Графиня де Аранжи искренне считала, что в том нет ничего постыдного. И, кроме того, всей душой надеялась, что узрев мать в той же роли, в какой сын может видеть свою любую служанку в любой день, его ненормальная и неестественная страсть к ней уляжется и испарится, как часто это бывает у многих мужчин, когда ореол женственной таинственности и недосягаемости вокруг предмета их обожания наконец оказывается развеян.
Всё же, видя крайнее смущение сына, Бьянка подняла глаза и с усмешкой проговорила:
— Клод, право дело, вы краснеете, как монах. То не пристало дворянскому сыну. Неужели Ваши служанки не помогают Вам принимать ванную? — она игриво фыркнула, — или вы стесняетесь собственной матери? Вы же, кажется, дали мне слово о благопристойном поведении..
Клод де Аранжи только пожал плечами и закрыл глаза. Один Бог знает, о чём он сейчас думал, но когда Бьянка медленно стянула с его бёдер исподнее, суть его мыслей предстала пред ней воочию.
Признаться, ей стало не по себе. И она ещё раз пожалела, что позволила своему любопытству одержать верх и не поручила искупать своего наследника одной из своих служанок. Судя по размерам мужской доблести и его крайнему возбуждению, любая из них с радостью согласилась бы услужить юному виконту.
Мощное распалённое копьё юного рыцаря, увенчанное грозной разбухшей ярко малиновой булавой едва не упёрлось ей в лицо. И тут же, освобождённое, от плена белья оно немедленно стало подниматься вверх, перед поражённым взором графини, пока не упёрлось в живот юноши, едва-едва не дотягиваясь до его пупка.

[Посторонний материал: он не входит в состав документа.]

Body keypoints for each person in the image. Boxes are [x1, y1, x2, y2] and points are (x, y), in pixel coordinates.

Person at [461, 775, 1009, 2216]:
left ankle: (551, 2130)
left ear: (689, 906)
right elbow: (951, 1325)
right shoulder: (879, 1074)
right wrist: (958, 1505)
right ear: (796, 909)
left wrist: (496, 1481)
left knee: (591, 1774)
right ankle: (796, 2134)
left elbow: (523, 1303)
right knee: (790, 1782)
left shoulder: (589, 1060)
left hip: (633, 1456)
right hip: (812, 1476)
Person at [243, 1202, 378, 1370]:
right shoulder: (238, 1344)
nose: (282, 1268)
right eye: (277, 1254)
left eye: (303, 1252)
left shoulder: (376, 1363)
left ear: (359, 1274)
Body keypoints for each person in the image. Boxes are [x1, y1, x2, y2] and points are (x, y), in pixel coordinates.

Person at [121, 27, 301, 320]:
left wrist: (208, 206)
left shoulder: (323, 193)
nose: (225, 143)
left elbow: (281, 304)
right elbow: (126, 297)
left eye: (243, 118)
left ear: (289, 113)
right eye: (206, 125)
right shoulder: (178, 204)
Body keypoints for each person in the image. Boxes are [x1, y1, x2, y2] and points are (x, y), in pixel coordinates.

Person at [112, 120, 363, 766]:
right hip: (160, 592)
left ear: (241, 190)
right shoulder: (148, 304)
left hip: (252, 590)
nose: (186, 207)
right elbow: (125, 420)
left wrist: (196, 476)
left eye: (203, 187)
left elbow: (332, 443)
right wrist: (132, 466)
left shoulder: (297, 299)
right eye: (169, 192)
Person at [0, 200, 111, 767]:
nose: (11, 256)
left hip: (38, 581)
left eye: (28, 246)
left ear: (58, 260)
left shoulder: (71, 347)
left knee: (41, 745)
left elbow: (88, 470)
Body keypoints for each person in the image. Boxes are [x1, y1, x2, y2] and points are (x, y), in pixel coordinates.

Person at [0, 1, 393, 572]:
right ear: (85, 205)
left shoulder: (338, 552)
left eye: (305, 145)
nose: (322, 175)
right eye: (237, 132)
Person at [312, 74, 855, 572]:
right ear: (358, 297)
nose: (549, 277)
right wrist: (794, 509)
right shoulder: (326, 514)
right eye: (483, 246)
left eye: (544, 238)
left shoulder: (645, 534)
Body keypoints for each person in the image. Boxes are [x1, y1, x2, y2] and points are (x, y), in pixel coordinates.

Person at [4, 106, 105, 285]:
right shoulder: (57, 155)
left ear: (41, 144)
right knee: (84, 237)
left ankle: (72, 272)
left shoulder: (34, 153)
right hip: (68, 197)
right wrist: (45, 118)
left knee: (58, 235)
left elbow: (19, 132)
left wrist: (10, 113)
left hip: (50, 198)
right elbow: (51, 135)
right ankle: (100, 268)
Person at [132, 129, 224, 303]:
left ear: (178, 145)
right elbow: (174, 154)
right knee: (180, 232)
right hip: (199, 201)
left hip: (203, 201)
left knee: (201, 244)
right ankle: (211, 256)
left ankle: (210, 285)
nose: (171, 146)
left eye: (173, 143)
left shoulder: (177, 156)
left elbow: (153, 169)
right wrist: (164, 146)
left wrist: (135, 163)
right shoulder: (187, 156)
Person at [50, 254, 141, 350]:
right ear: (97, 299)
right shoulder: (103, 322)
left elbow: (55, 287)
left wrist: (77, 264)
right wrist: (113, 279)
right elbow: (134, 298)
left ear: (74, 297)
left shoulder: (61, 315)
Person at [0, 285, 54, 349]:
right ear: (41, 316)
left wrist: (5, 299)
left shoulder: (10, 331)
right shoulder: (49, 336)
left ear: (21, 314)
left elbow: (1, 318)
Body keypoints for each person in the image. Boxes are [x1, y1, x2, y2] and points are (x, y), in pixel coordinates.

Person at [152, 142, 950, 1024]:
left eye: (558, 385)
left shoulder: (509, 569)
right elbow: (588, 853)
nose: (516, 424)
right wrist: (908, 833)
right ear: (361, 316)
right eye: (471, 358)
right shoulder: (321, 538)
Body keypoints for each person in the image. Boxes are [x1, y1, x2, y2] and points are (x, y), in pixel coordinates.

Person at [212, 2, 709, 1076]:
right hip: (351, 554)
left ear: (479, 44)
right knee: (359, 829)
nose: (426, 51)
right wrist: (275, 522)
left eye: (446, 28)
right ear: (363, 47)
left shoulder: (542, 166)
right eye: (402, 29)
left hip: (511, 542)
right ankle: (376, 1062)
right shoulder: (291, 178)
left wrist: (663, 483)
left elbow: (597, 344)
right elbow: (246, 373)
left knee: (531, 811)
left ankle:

С трудом графиня едва удержалась, чтобы немедленно тщательно не ощупать это исполинское копьё и тугие плотные мешки под ним. Не ради чувственной эротики или для блаженства своего сына, но из простой родительской меркантильности, чтоб наверняка убедиться, что с этим орудием любви всё в порядке, в нём нет изъянов и оно в скором времени даст их семье достойного наследника.
Но право, она благоразумно удержалась от этого шага, видя живое свидетельство совсем не чистых мыслей своего отпрыска.
— Мой сын, полагаю Вам должно быть стыдно красоваться Вашим любовным копьём перед Вашей матерью, — с лёгкой укоризной произнесла она, поднимаясь с колен перед ним.
Клод ничего не ответил. И графиня почла за лучшее не развивать эту тему разговора.
Она помогла сыну усесться в ванную и стала фарфоровым ковшиком поливать его из чана с горячей водой, что стоял рядом.